My little sister, well, she’s just like me. Very quiet, and isn’t going to talk to you or try to build a relationship with you if you don’t initiate it first; and even if you do initiate it, she has to be comfortable around you which is very seldom. I’m aware that since I am 9 years older, it’s my responsibility to try and build a relationship with her, but to this day I still don’t know how. I mean, I remember the days when her mother would call my mothers phone telling her to take my father off of child support “or else”. Not to mention the horrible names she called my mom like a “black beast” or “gorilla”. She was a hispanic lady that thought she had an advantage over black women, she was sadly mistaken because to this day she tries to be nice to my mother and kiss her ass.
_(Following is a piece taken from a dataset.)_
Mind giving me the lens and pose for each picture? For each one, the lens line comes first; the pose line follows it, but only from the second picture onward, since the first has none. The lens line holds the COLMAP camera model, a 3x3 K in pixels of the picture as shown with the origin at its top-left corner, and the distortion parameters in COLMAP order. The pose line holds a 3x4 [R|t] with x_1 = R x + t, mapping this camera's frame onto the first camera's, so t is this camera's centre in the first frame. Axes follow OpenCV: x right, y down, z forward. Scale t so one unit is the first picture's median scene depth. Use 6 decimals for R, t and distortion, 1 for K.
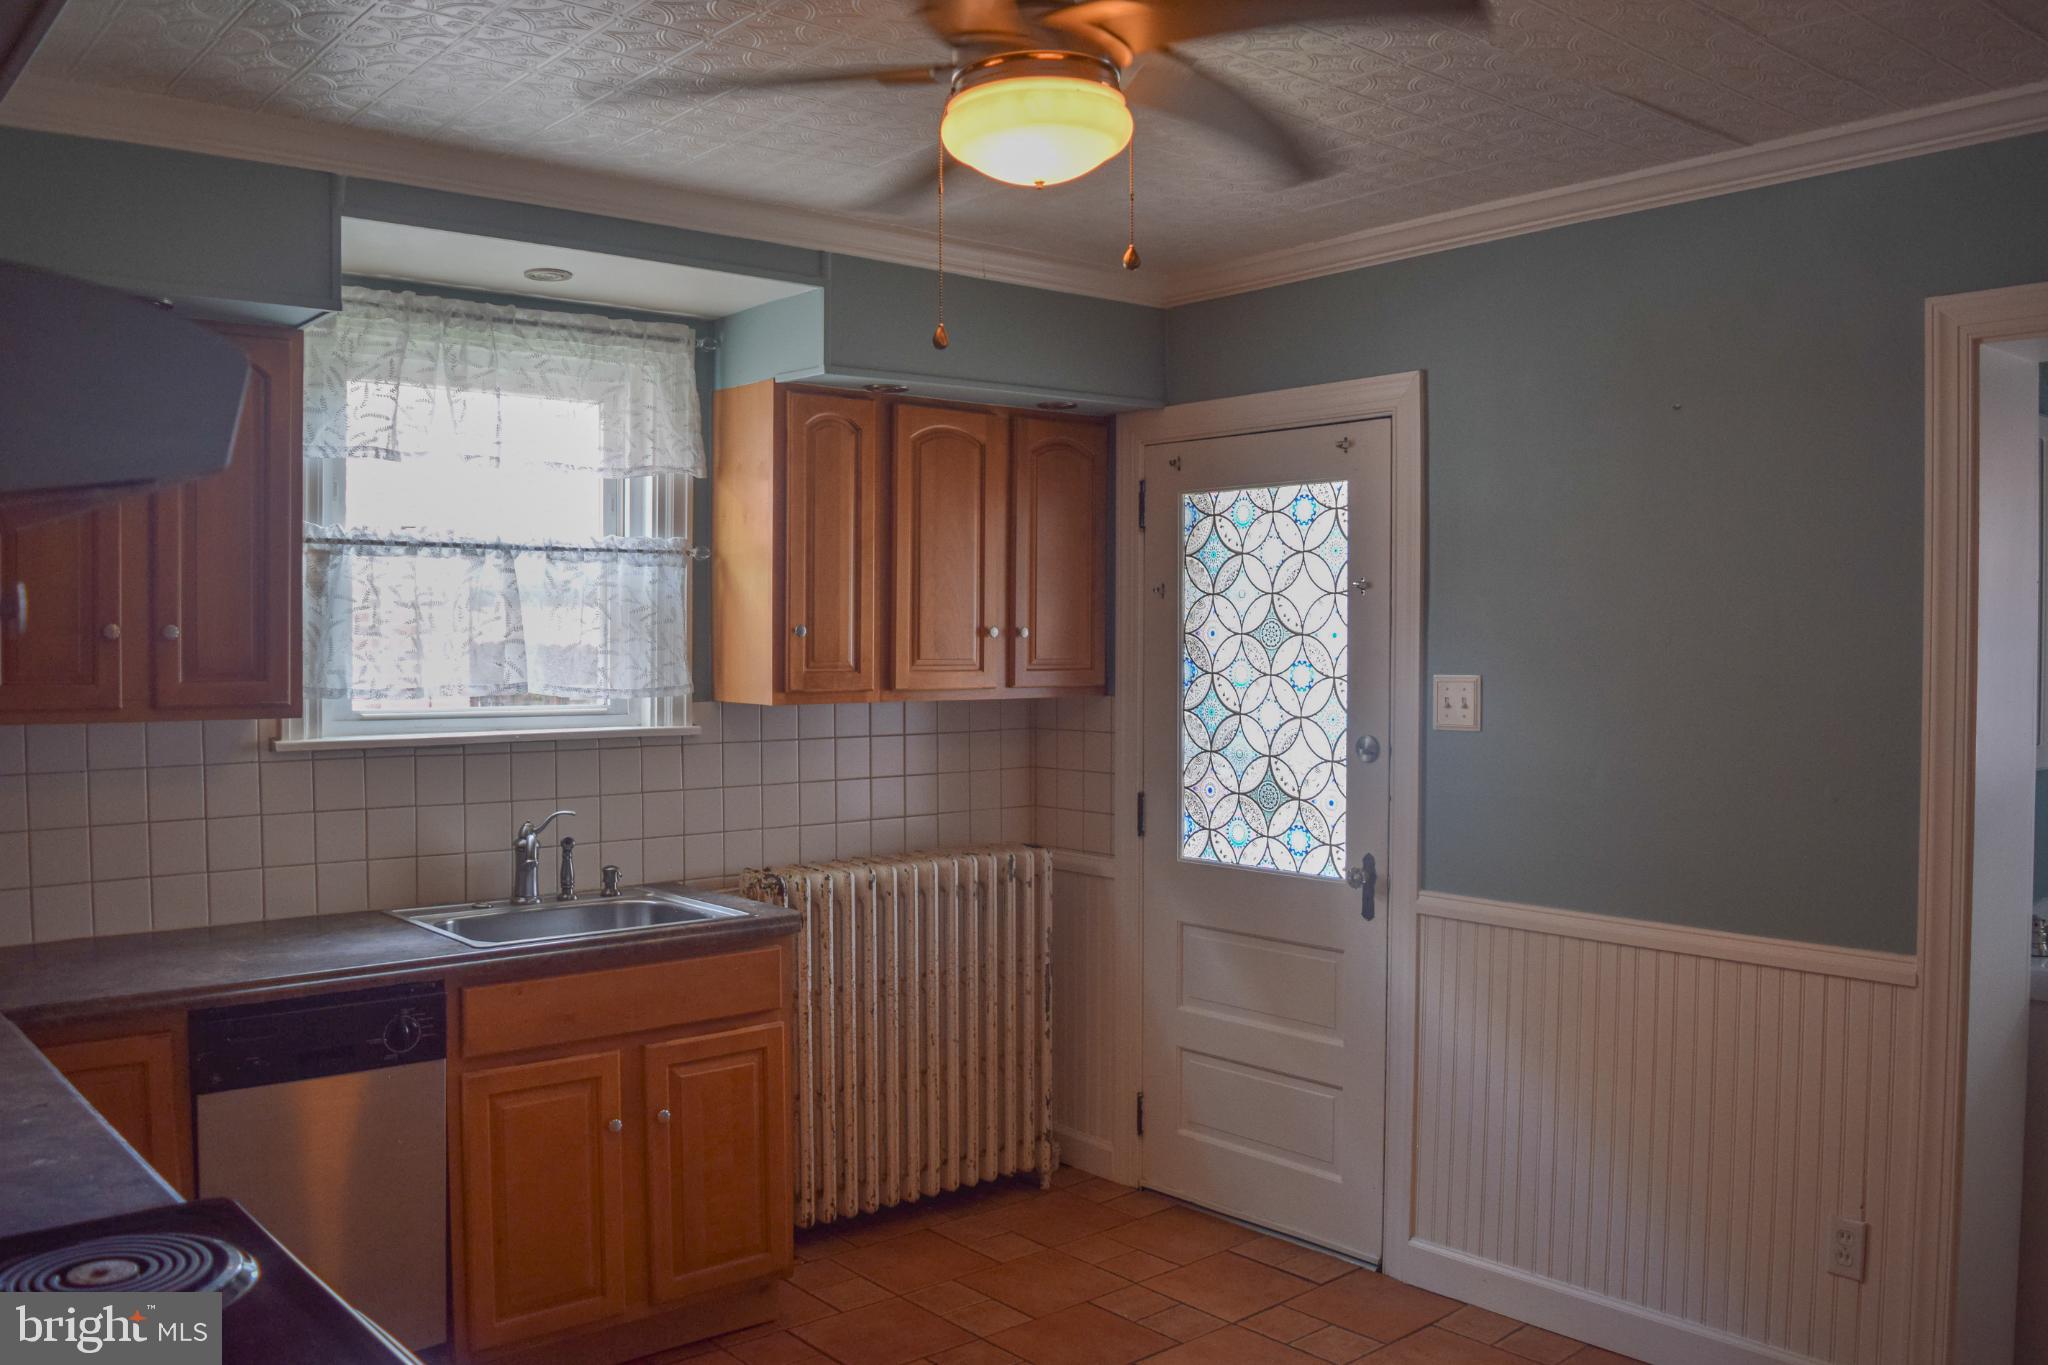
lens RADIAL K [[1695.0, 0, 1024.0], [0, 1695.0, 682.5], [0, 0, 1]] dist [-0.076659, 0.002427]
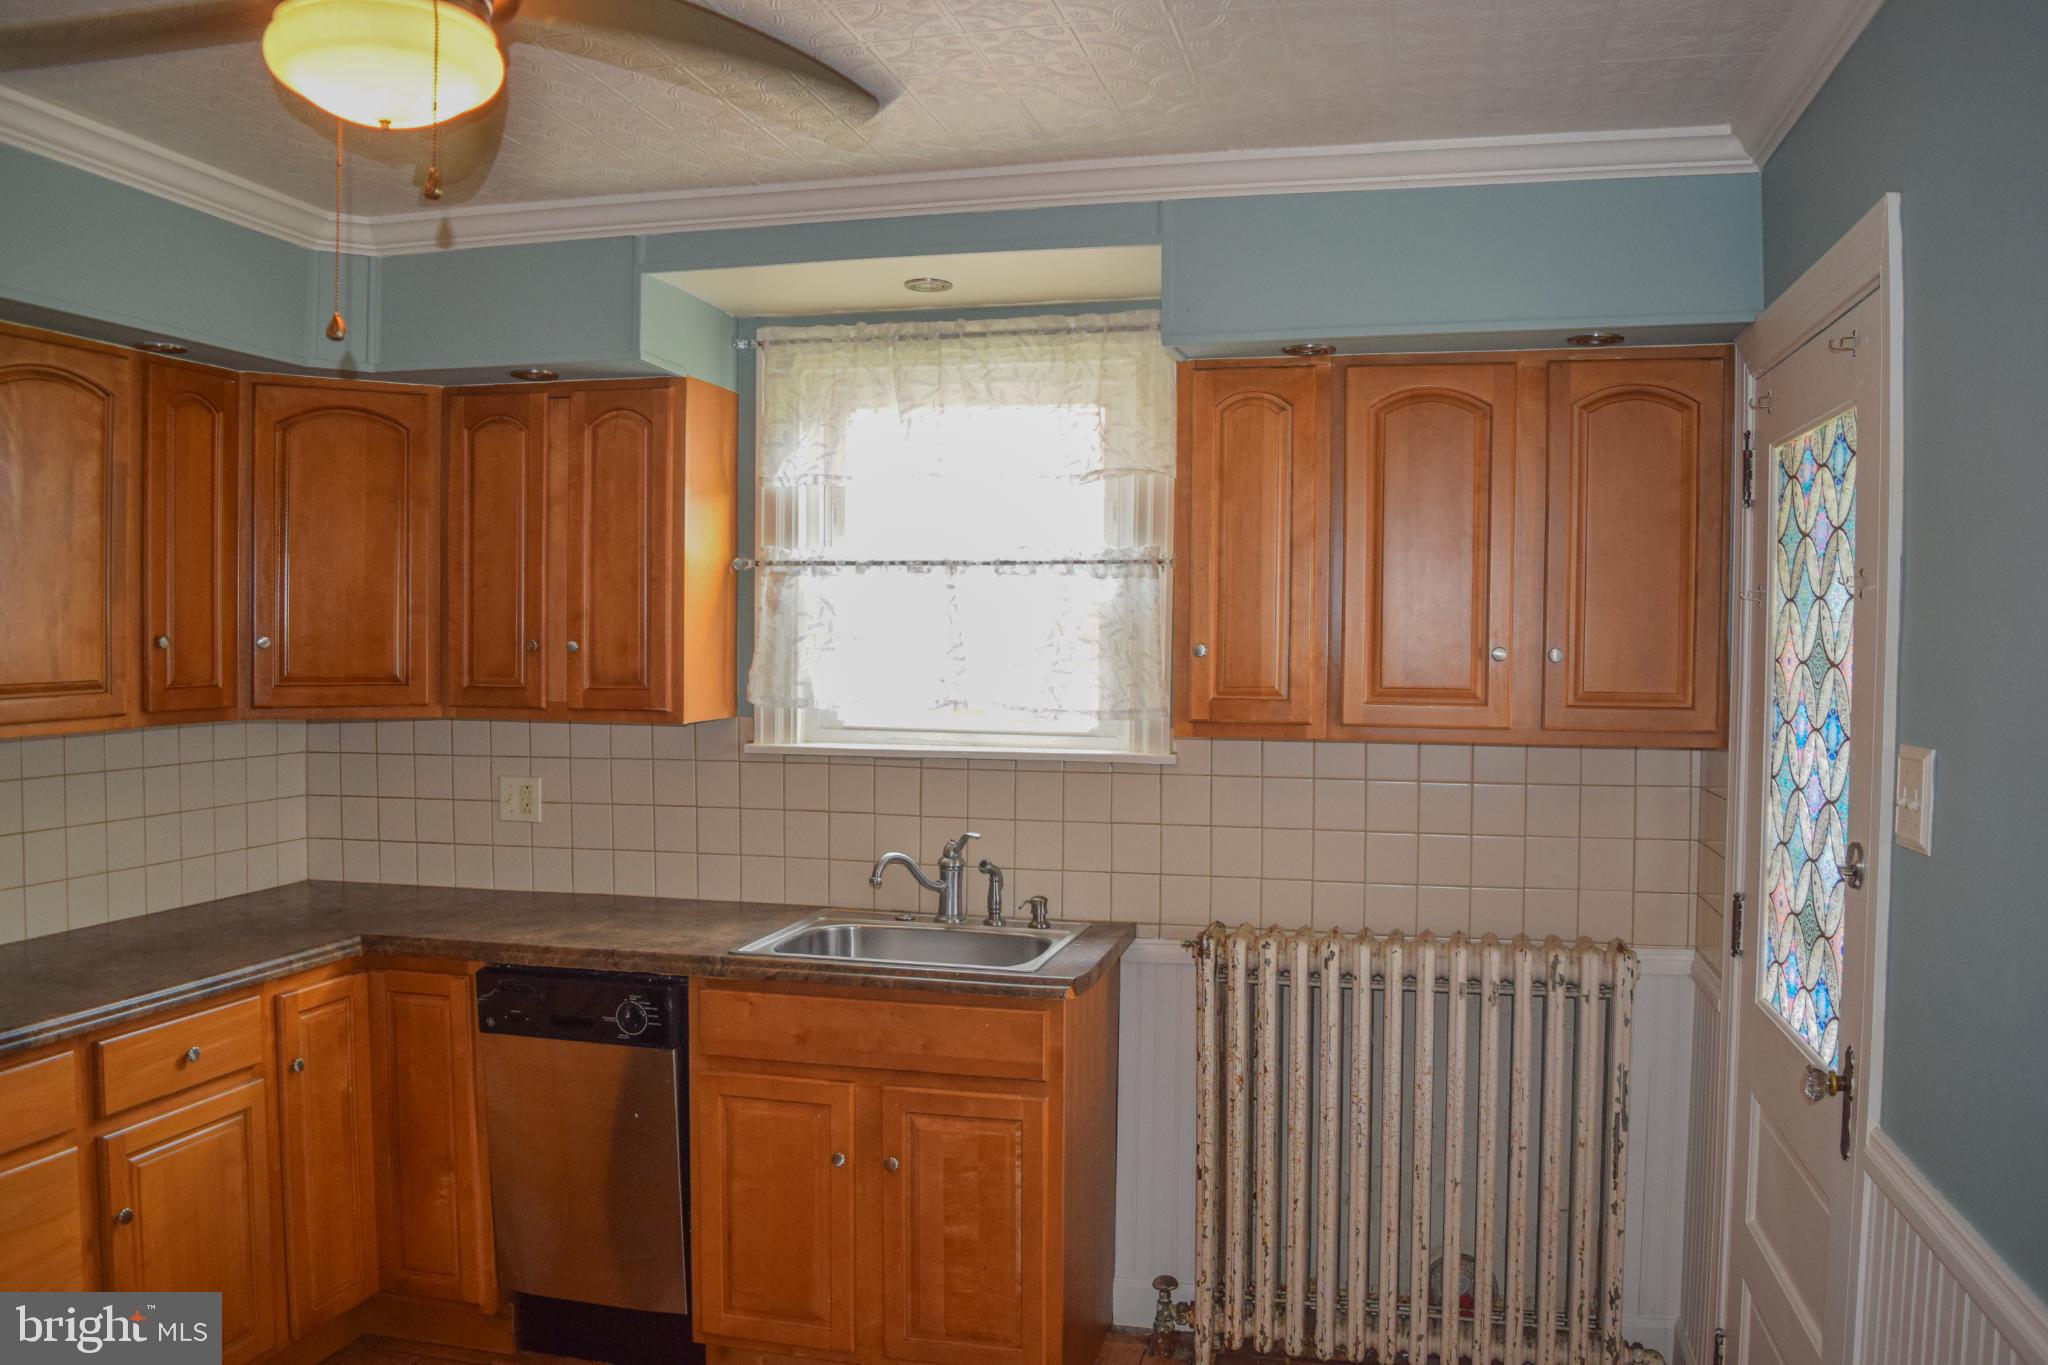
lens RADIAL K [[1614.7, 0, 1024.0], [0, 1614.7, 682.5], [0, 0, 1]] dist [-0.089497, 0.014177]
pose [[0.584771, 0.026661, -0.810760, 0.490104], [-0.029852, 0.999490, 0.011336, -0.021655], [0.810649, 0.017574, 0.585269, 0.472900]]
She also still asks my mom to take my father off of child support, he owes over $150,000.

My mom keeps holding on to this back child support for petty reasons, to prove a point. I’m twenty-four now and I take care of my own self; and quite frankly, I don’t expect an addict who’s currently in rehab to pay child support any time soon, or ever, and that’s fine with me because I don’t need it. This child support has prevented him from having jobs and has landed him in jail a couple of times due to non-payment. It basically ruined his life, and I have my own theory that this led him to abusing drugs and alcohol even more. I never understood how she expected him to pay anything if he couldn’t keep a job and kept having to go to jail due to child support. Again, this built a wall between me and my father because of the negative situations surrounding us.

To this day I still don’t have a relationship with him. The last time I saw him was at my aunt’s funeral last year. He was super quiet as usual, the man just didn’t have much to say I guess. Honestly, on the rare occasions that I see him, he reminds me a lot of myself, minus the addiction. A person who is dealing with bipolar disorder, trying to figure out the world and get people to understand that we can’t do this alone. You can’t handle everyone the same, some people need extra care, even black fathers that deal with mental illness.